The retired Silicon Valley sales executive earned two degrees from UVM—a bachelor of science in electrical engineering in 1947 and a bachelor of science in commerce and economics in 1949. He set up his scholarship with preference for those who want to study in the College of Engineering and Mathematical Sciences, he says, because Vermont and the nation need people with those skills more than ever. “I’ve lived in Silicon Valley since 1972,” he says, “and throughout that period there has been a real shortage of engineering students coming out of our colleges and universities. If we don’t do a better job of attracting talented students into these fields, we’ll fall behind the rest of the world.”
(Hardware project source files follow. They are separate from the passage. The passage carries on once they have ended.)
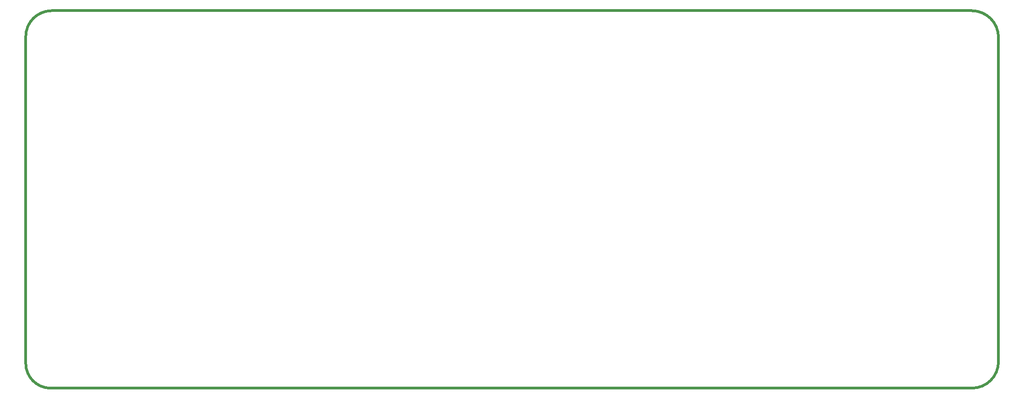
<source format=gm1>
G04*
G04 #@! TF.GenerationSoftware,Altium Limited,Altium Designer,23.0.1 (38)*
G04*
G04 Layer_Color=16711935*
%FSLAX44Y44*%
%MOMM*%
G71*
G04*
G04 #@! TF.SameCoordinates,45C13FE1-74D7-4DC4-897C-9120B35D5960*
G04*
G04*
G04 #@! TF.FilePolarity,Positive*
G04*
G01*
G75*
%ADD15C,0.5000*%
D15*
X48000Y700000D02*
G03*
X0Y652000I0J-48000D01*
G01*
X1800000Y650506D02*
G03*
X1750506Y700000I-49494J0D01*
G01*
X1750801Y0D02*
G03*
X1800000Y49199I0J49199D01*
G01*
X0Y46000D02*
G03*
X46000Y0I46000J0D01*
G01*
X46000D02*
X1750801D01*
X48000Y700000D02*
X1750506D01*
X1800000Y49199D02*
Y650506D01*
X0Y46000D02*
Y652000D01*
M02*

</source>
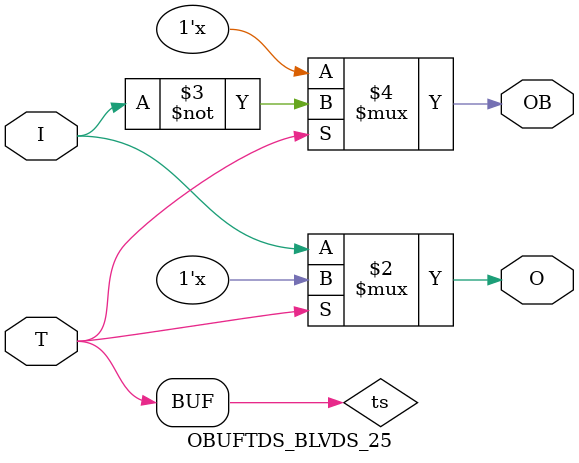
<source format=v>

/*

FUNCTION	: TRI-STATE OUTPUT BUFFER

*/

`celldefine
`timescale  100 ps / 10 ps

module OBUFTDS_BLVDS_25 (O, OB, I, T);

    output O, OB;

    input  I, T;

    or O1 (ts, 1'b0, T);
    bufif0 B1 (O, I, ts);
    notif0 N1 (OB, I, ts);

endmodule

</source>
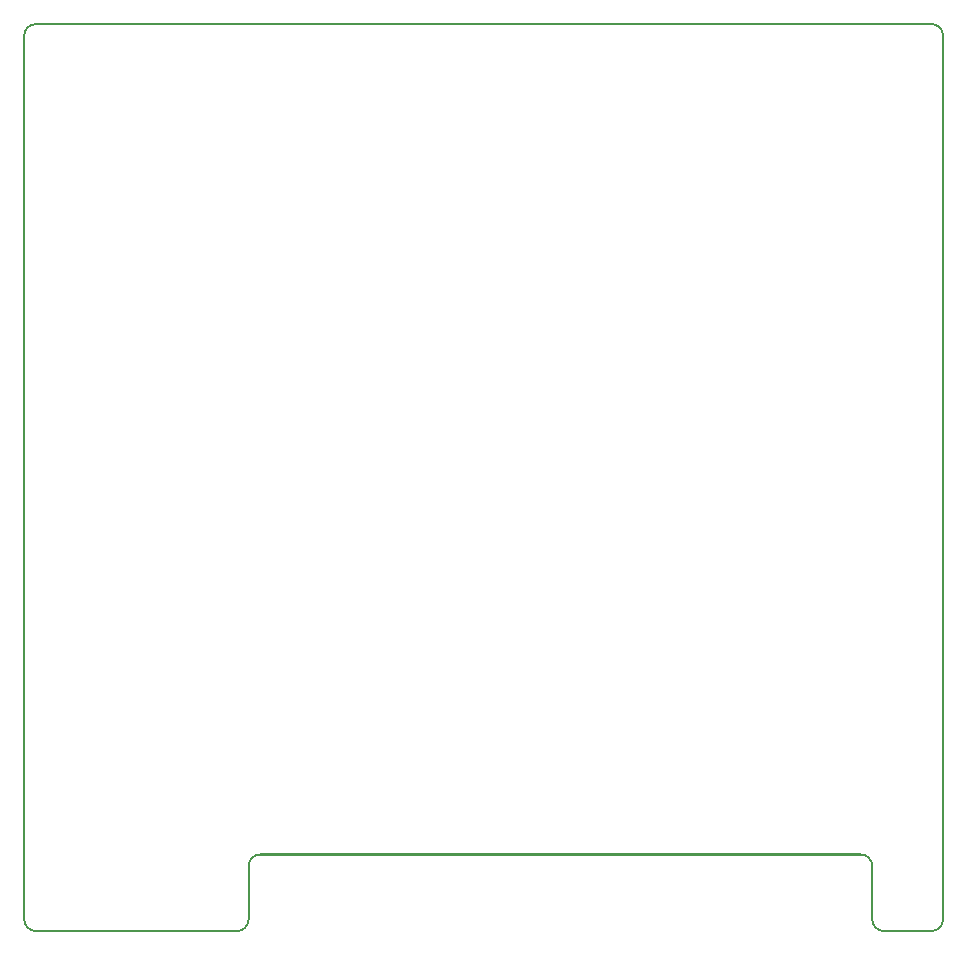
<source format=gm1>
G04 Layer_Color=16711935*
%FSLAX44Y44*%
%MOMM*%
G71*
G01*
G75*
%ADD44C,0.2000*%
%ADD112C,0.2540*%
D44*
X707250Y1859810D02*
G03*
X697250Y1849810I0J-10000D01*
G01*
X1475250D02*
G03*
X1465250Y1859810I-10000J0D01*
G01*
Y1091810D02*
G03*
X1475250Y1101810I0J10000D01*
G01*
X697250D02*
G03*
X707250Y1091810I10000J0D01*
G01*
X1415250Y1101810D02*
G03*
X1425250Y1091810I10000J0D01*
G01*
X877250D02*
G03*
X887250Y1101810I0J10000D01*
G01*
X897300Y1156810D02*
G03*
X887300Y1146810I0J-10000D01*
G01*
X1415250D02*
G03*
X1405250Y1156810I-10000J0D01*
G01*
X1425250Y1091810D02*
X1465250D01*
X707250D02*
X877250D01*
X707250Y1859810D02*
X1465250D01*
X1475250Y1101810D02*
Y1849810D01*
X697250Y1101810D02*
Y1849810D01*
X887300Y1101810D02*
Y1146810D01*
X1415250Y1101810D02*
Y1146810D01*
D112*
X897250Y1156810D02*
X1405250D01*
M02*

</source>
Fisher started his fund in 1995 and built it to more than $1 million. That was his initial goal for the fund. But he’s since taken steps that will ensure the L. Richard Fisher Scholarship Fund will eventually grow by several fold with an estate gift that will bring the total to an estimated $4-5 million, continuing to provide increasing student support year after year.
“With the cost of education what it is today, practically everybody needs some financial help,” Fisher says. “I’m glad I can offer it.”
Since 2001, twenty-one UVM students have received some $240,000 in financial aid from the L. Richard Fisher Scholarship Fund.